RECORDED INFORMATION —
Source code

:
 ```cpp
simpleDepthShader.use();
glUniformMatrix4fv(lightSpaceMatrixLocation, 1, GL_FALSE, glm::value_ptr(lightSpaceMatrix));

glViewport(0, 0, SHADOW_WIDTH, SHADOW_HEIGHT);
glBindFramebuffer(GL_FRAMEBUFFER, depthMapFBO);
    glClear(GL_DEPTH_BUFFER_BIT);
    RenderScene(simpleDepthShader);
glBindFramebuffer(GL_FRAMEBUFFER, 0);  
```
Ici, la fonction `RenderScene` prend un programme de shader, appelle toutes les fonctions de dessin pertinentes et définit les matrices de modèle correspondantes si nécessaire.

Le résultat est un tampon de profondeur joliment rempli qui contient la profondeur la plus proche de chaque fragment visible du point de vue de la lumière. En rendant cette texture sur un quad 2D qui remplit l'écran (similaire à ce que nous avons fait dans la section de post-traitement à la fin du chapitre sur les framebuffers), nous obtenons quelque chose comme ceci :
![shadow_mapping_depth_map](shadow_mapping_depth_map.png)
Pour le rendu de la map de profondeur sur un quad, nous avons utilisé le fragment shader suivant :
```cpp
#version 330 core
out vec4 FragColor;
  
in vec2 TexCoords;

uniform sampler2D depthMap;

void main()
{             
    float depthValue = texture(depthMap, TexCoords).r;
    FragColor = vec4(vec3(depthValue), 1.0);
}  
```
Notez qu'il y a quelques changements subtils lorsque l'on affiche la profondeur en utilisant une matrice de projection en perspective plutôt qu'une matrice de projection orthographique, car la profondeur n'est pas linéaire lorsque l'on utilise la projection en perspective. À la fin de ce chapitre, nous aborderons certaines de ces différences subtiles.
==
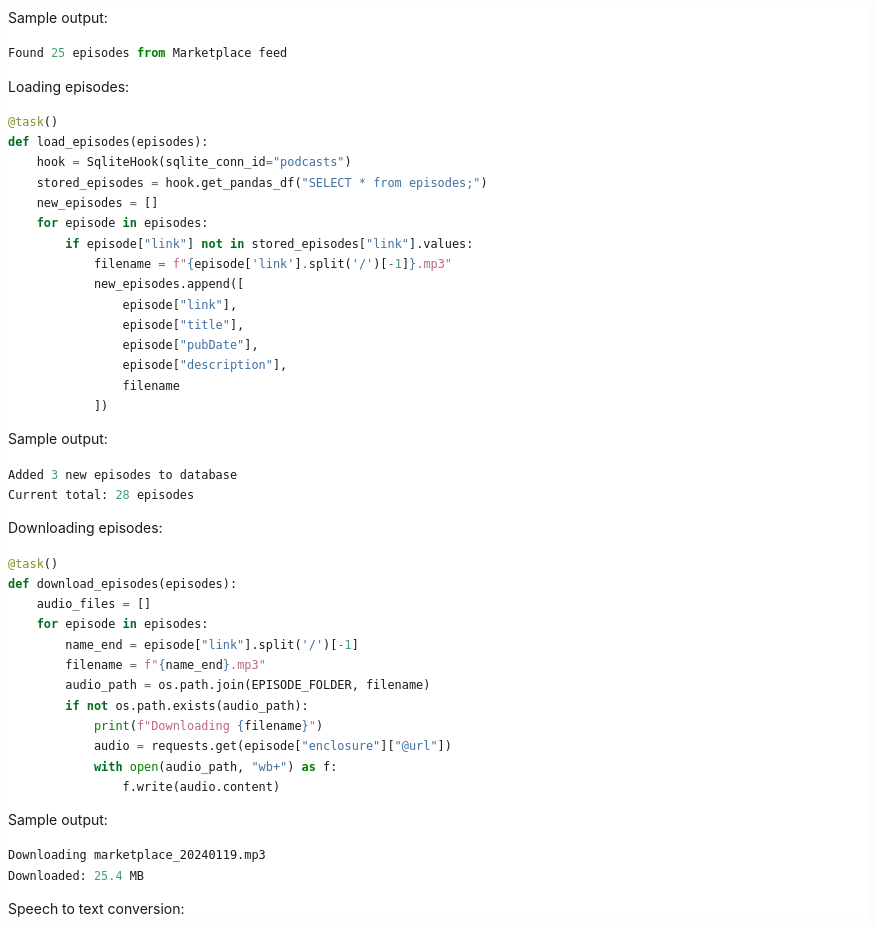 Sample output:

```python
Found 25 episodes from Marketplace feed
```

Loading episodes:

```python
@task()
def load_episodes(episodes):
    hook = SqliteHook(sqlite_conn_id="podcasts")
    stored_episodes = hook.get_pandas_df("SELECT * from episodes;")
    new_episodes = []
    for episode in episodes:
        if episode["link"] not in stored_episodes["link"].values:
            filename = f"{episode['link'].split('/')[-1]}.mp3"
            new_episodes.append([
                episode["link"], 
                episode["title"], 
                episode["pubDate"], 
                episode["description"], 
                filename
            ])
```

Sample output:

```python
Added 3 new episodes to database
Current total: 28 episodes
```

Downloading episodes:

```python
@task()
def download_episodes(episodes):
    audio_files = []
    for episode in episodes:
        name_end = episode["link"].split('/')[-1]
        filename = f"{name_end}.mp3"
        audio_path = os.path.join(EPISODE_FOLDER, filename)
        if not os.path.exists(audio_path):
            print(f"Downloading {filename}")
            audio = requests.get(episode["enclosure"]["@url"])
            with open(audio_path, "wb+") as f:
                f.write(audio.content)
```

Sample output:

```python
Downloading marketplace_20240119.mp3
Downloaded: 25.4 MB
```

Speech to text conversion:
---
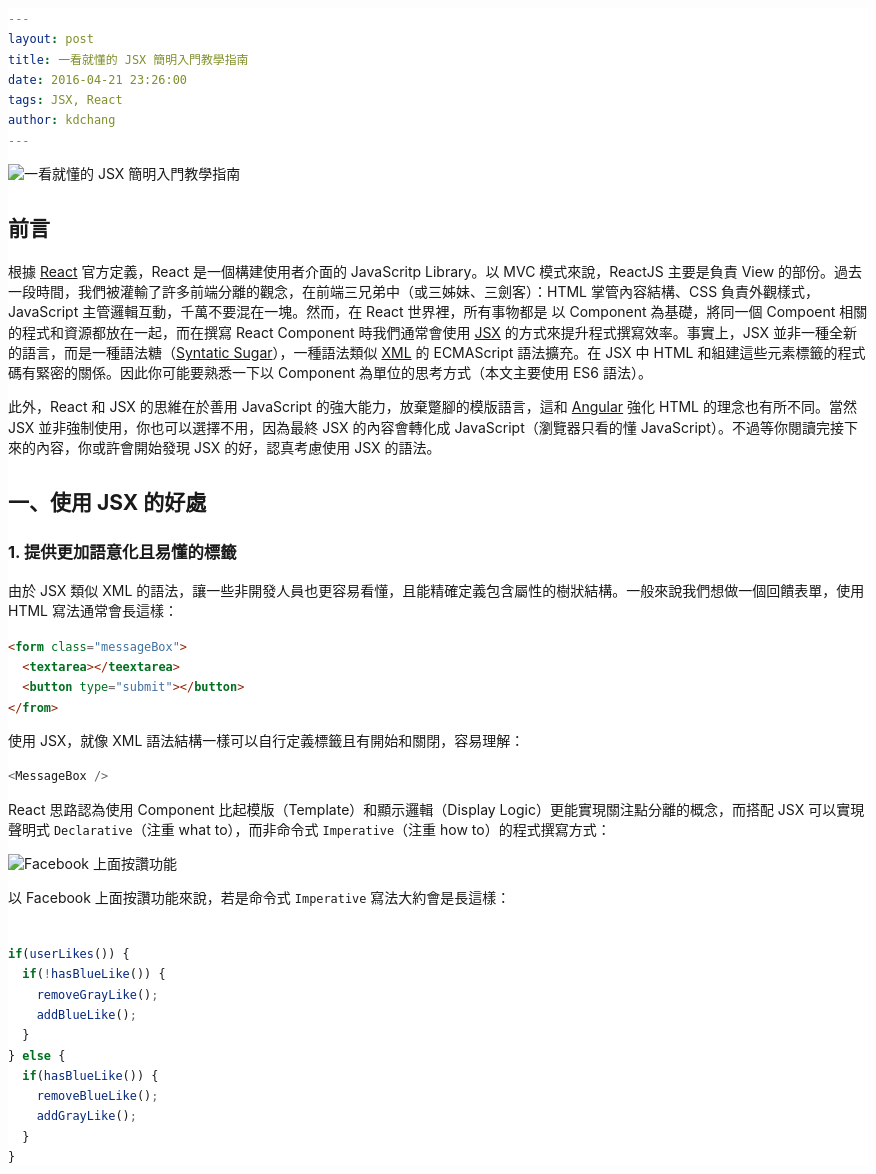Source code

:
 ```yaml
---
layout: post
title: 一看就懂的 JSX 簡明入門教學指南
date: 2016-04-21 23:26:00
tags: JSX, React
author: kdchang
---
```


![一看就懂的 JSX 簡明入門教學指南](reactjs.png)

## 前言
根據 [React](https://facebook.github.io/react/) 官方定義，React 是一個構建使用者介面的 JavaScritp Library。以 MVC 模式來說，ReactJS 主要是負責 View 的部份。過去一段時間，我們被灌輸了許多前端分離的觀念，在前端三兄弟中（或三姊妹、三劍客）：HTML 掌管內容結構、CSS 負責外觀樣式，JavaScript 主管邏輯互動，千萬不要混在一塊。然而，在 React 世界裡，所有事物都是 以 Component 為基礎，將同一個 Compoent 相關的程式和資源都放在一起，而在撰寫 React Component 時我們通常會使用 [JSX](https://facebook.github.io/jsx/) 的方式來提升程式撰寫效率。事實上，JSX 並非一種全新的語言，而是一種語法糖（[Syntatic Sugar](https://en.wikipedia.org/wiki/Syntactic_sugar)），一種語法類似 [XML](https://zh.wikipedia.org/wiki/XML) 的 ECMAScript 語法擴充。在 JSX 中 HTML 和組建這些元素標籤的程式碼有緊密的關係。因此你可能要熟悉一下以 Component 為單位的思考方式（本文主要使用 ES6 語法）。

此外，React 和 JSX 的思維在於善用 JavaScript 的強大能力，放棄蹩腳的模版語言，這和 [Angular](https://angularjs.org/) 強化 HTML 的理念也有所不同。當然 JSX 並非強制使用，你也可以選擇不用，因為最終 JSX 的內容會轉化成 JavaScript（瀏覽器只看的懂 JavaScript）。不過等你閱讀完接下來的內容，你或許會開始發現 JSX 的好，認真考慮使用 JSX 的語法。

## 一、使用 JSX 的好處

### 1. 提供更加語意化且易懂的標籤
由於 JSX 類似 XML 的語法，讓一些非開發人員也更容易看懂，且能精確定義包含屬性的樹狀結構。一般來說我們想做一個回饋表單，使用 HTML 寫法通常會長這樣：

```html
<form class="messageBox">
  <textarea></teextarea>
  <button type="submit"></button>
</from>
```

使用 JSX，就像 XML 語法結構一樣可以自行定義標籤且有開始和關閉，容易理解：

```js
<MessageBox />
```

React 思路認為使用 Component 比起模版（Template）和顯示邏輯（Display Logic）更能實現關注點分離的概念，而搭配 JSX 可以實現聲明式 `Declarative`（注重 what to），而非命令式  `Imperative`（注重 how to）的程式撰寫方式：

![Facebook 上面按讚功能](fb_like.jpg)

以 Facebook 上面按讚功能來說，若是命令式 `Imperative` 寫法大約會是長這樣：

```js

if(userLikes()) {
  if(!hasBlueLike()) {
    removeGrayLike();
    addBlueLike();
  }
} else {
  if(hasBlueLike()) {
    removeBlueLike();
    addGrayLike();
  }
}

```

TASK — The reply is to be one number, the count of lines in the records above that contain "TexCoords".

ANSWER TO THE EXERCISE — 2